Prendiamo ad esempio lo spagnolo Mare dentro, titolo evocativo per la storia vera di un ex marinaio che sceglie l’eutanasia dopo ventotto anni di immobilità in seguito ad un tuffo azzardato. Grazie anche all’interpretazione di un sublime Javier Bardem, uno dei migliori attori in circolazione, Mare dentro parla alla testa e al cuore, senza edulcorare la trama e rifuggendo i moralismi che spesso accompagnano le pellicole sulla disabilità.
Non lancia proclami contro o a favore dell’eutanasia neppure Lo scafandro e la farfalla, opera francese del 2007 di grande umanità ed elevato livello artistico. Lo spettatore “vede” il mondo attraverso l’occhio sinistro del protagonista, l’unico organo intatto in un corpo rimasto paralizzato e senza l’uso della parola dopo un malore. Giornalista affermato, Jean-Dominique Bauby si risveglia dal coma imprigionato in un corpo pesante come uno scafandro, ma il suo pensiero vola libero come una farfalla.
Il delicato argomento della sessualità nelle persone disabili è centrale invece in La teoria del volo, film inglese del 1998, che si fregia della presenza di Kenneth Branagh nelle vesti dell’artista fallito, costretto dai servizi sociali ad assistere una ragazza con una malattia degenerativa, Jane, che vuole perdere la verginità prima di morire.
Anche in Italia possiamo annoverare qualche positivo esempio. Il meglio riuscito, a parere di chi scrive, è Le chiavi di casa di Gianni Amelio (2004), liberamente tratto dal romanzo autobiografico di Giuseppe Pontiggia Nati due volte. Vi si racconta il rapporto tra un padre, Gianni, e Paolo, il figlio quindicenne disabile che non ha mai conosciuto. Per interpretare Paolo è stato scelto Andrea Rossi, ragazzo paraplegico con un estro che da solo vale la visione del film.
Sempre un libro autobiografico, Più leggero non basta. Educazione alla diversità di un obiettore di coscienza di Federico Starnone, aveva ispirato nel 1998 la sceneggiatura di Più leggero non basta, con Stefano Accorsi in servizio civile che deve occuparsi di una ragazza con distrofia muscolare (Giovanna Mezzogiorno). Con tocco sensibile, la regista Elisabetta Lodoli ritrae un incontro-scontro che cambia la vita all’obiettore fino ad allora ignaro della disabilità.

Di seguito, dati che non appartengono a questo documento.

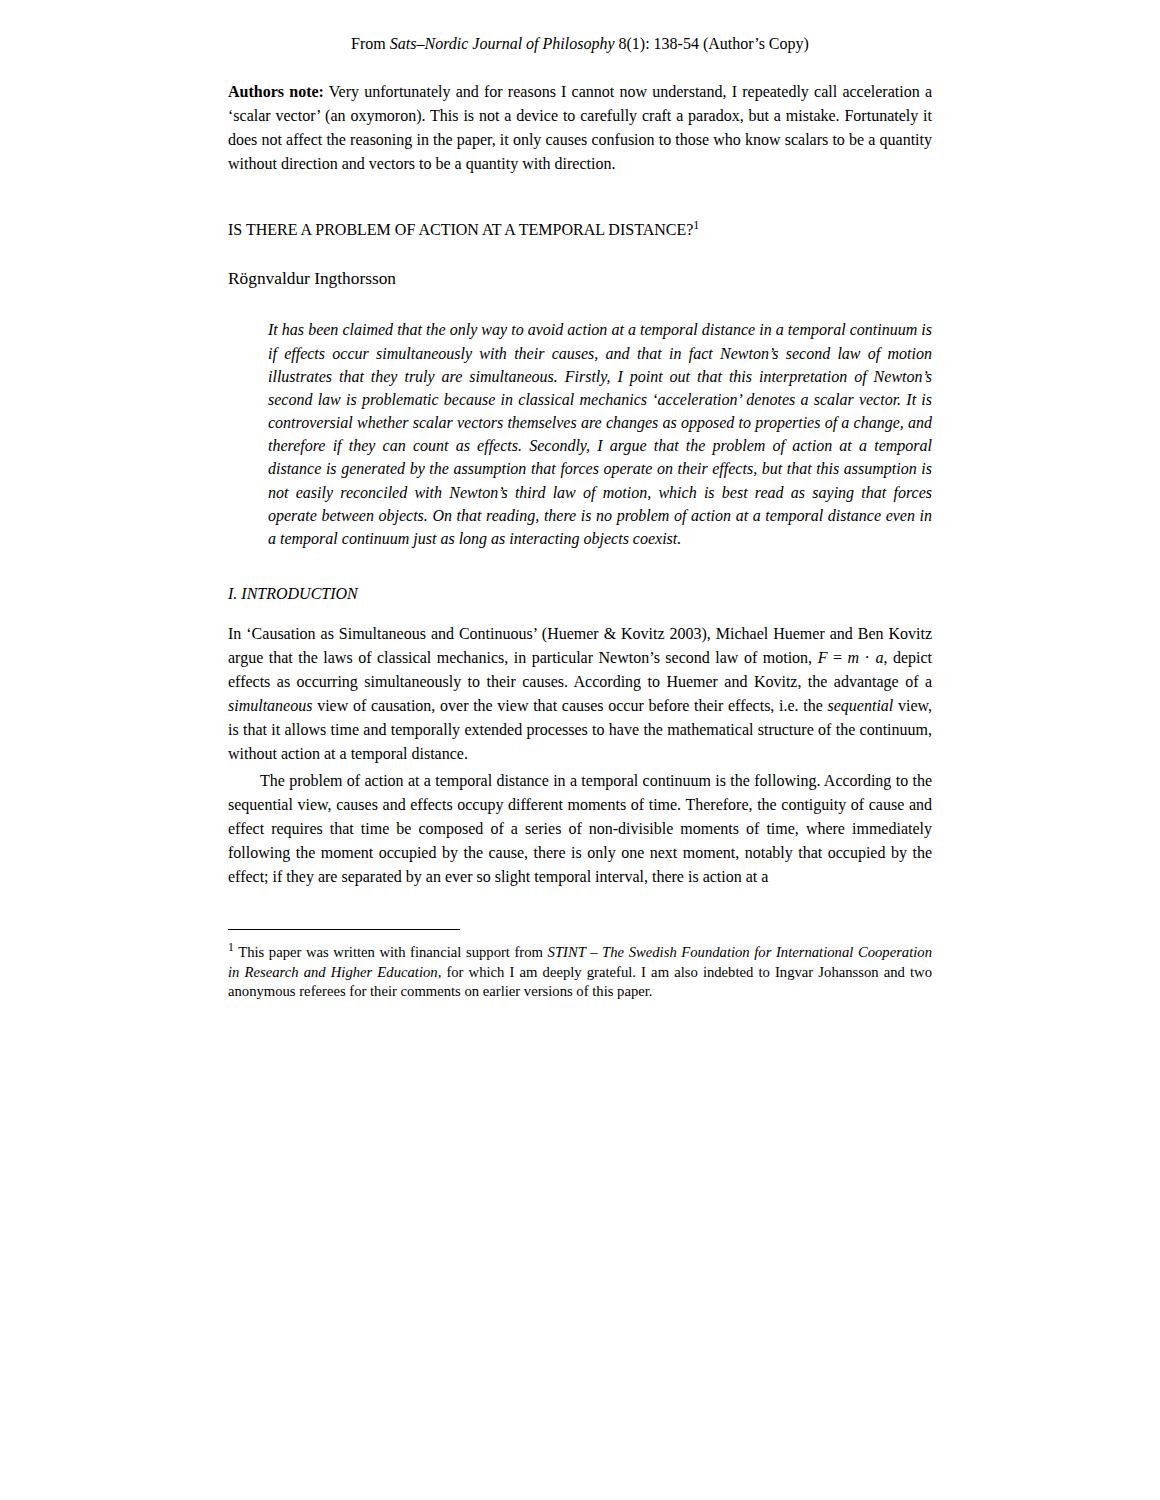From Sats–Nordic Journal of Philosophy 8(1): 138-54 (Author’s Copy)
Authors note: Very unfortunately and for reasons I cannot now understand, I repeatedly call acceleration a ‘scalar vector’ (an oxymoron). This is not a device to carefully craft a paradox, but a mistake. Fortunately it does not affect the reasoning in the paper, it only causes confusion to those who know scalars to be a quantity without direction and vectors to be a quantity with direction.
IS THERE A PROBLEM OF ACTION AT A TEMPORAL DISTANCE?1
Rögnvaldur Ingthorsson
It has been claimed that the only way to avoid action at a temporal distance in a temporal continuum is if effects occur simultaneously with their causes, and that in fact Newton’s second law of motion illustrates that they truly are simultaneous. Firstly, I point out that this interpretation of Newton’s second law is problematic because in classical mechanics ‘acceleration’ denotes a scalar vector. It is controversial whether scalar vectors themselves are changes as opposed to properties of a change, and therefore if they can count as effects. Secondly, I argue that the problem of action at a temporal distance is generated by the assumption that forces operate on their effects, but that this assumption is not easily reconciled with Newton’s third law of motion, which is best read as saying that forces operate between objects. On that reading, there is no problem of action at a temporal distance even in a temporal continuum just as long as interacting objects coexist.
I. INTRODUCTION
In ‘Causation as Simultaneous and Continuous’ (Huemer & Kovitz 2003), Michael Huemer and Ben Kovitz argue that the laws of classical mechanics, in particular Newton’s second law of motion, F = m · a, depict effects as occurring simultaneously to their causes. According to Huemer and Kovitz, the advantage of a simultaneous view of causation, over the view that causes occur before their effects, i.e. the sequential view, is that it allows time and temporally extended processes to have the mathematical structure of the continuum, without action at a temporal distance.
The problem of action at a temporal distance in a temporal continuum is the following. According to the sequential view, causes and effects occupy different moments of time. Therefore, the contiguity of cause and effect requires that time be composed of a series of non-divisible moments of time, where immediately following the moment occupied by the cause, there is only one next moment, notably that occupied by the effect; if they are separated by an ever so slight temporal interval, there is action at a
1 This paper was written with financial support from STINT – The Swedish Foundation for International Cooperation in Research and Higher Education, for which I am deeply grateful. I am also indebted to Ingvar Johansson and two anonymous referees for their comments on earlier versions of this paper.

Il tabù del disagio mentale nell’infanzia è centrale poi nel Grande cocomero di Francesca Archibugi (1993), film da cui è nata l’omonima Associazione che si occupa dei minori in situazioni di disadattamento psichico e sociale.

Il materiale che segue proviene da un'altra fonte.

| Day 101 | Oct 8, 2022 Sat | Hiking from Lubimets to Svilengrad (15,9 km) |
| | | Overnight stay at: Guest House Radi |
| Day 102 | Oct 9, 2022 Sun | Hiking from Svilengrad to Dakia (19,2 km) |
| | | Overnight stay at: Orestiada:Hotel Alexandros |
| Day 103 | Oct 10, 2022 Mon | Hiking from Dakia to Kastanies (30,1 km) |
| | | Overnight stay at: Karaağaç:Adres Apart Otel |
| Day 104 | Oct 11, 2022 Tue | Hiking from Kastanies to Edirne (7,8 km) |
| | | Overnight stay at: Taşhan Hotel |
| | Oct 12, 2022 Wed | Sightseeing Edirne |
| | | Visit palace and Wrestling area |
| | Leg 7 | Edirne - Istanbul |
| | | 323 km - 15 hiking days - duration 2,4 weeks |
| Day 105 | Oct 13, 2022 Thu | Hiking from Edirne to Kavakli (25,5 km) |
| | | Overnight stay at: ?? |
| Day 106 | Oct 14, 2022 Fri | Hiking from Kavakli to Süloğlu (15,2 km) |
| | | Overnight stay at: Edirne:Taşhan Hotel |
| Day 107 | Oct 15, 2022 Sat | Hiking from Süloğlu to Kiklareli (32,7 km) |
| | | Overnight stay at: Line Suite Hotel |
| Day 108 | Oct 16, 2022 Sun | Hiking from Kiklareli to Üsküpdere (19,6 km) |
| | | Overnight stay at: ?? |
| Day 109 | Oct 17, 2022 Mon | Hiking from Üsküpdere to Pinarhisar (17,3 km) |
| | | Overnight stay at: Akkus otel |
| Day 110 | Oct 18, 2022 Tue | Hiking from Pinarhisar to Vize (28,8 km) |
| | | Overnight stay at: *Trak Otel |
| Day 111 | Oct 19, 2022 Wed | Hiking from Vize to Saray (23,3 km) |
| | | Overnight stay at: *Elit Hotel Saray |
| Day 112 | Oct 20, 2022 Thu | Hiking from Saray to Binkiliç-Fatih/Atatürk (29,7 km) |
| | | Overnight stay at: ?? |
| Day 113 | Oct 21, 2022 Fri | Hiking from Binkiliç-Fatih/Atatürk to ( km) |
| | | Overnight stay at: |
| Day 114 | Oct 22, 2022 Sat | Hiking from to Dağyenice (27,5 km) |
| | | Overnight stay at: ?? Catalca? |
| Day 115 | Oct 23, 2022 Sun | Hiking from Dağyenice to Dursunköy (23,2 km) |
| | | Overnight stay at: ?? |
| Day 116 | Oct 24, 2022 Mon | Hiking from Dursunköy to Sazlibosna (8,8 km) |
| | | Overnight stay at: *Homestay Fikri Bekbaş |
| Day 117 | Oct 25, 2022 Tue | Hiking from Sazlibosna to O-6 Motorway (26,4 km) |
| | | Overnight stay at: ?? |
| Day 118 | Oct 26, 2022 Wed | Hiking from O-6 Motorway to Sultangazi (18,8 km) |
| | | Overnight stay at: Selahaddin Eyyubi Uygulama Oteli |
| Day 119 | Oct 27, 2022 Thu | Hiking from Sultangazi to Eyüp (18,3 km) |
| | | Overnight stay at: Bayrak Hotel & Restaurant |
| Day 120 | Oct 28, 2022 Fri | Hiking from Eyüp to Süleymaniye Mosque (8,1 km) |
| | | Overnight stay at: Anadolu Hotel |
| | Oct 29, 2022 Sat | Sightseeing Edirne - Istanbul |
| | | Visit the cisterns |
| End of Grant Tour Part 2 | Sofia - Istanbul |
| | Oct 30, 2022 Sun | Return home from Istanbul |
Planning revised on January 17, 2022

E ancora, per il genere commedia, ricordiamo Perdiamoci di vista (1994) di e con Carlo Verdone, film critico della cosiddetta “TV del dolore”, smascherata da una giovane donna in carrozzina (Asia Argento), arguta e senza peli sulla lingua, che cambia la prospettiva dello spregiudicato showman Verdone.
Una perla di bravura la fornisce infine Giancarlo Giannini, cinquantenne con sindrome di Down, in Ti voglio bene Eugenio del 2002.
Persone con super-risorse, qualche cliché, a volte un eccesso di zucchero, adattamenti per rendere più accessibili storie “scomode”. Ma anche personaggi veri con vissuti che trasmettono un’interiorità profonda e lasciano un segno, obbligano a non girarsi dall’altra parte.
Il cinema ci ha proposto modelli differenti e differenti scelte stilistiche hanno dato vita a risultati più o meno apprezzabili. Nei confronti della disabilità, la “settima arte” è diventata un mezzo di comunicazione, ci fa entrare nei panni dell’altro e capire quali strategie inconsce mettiamo in atto di fronte alla “diversità”. Sul grande schermo, in poche parole, la disabilità si svincola dallo stereotipo assistenziale e diventa oggetto di riflessione culturale.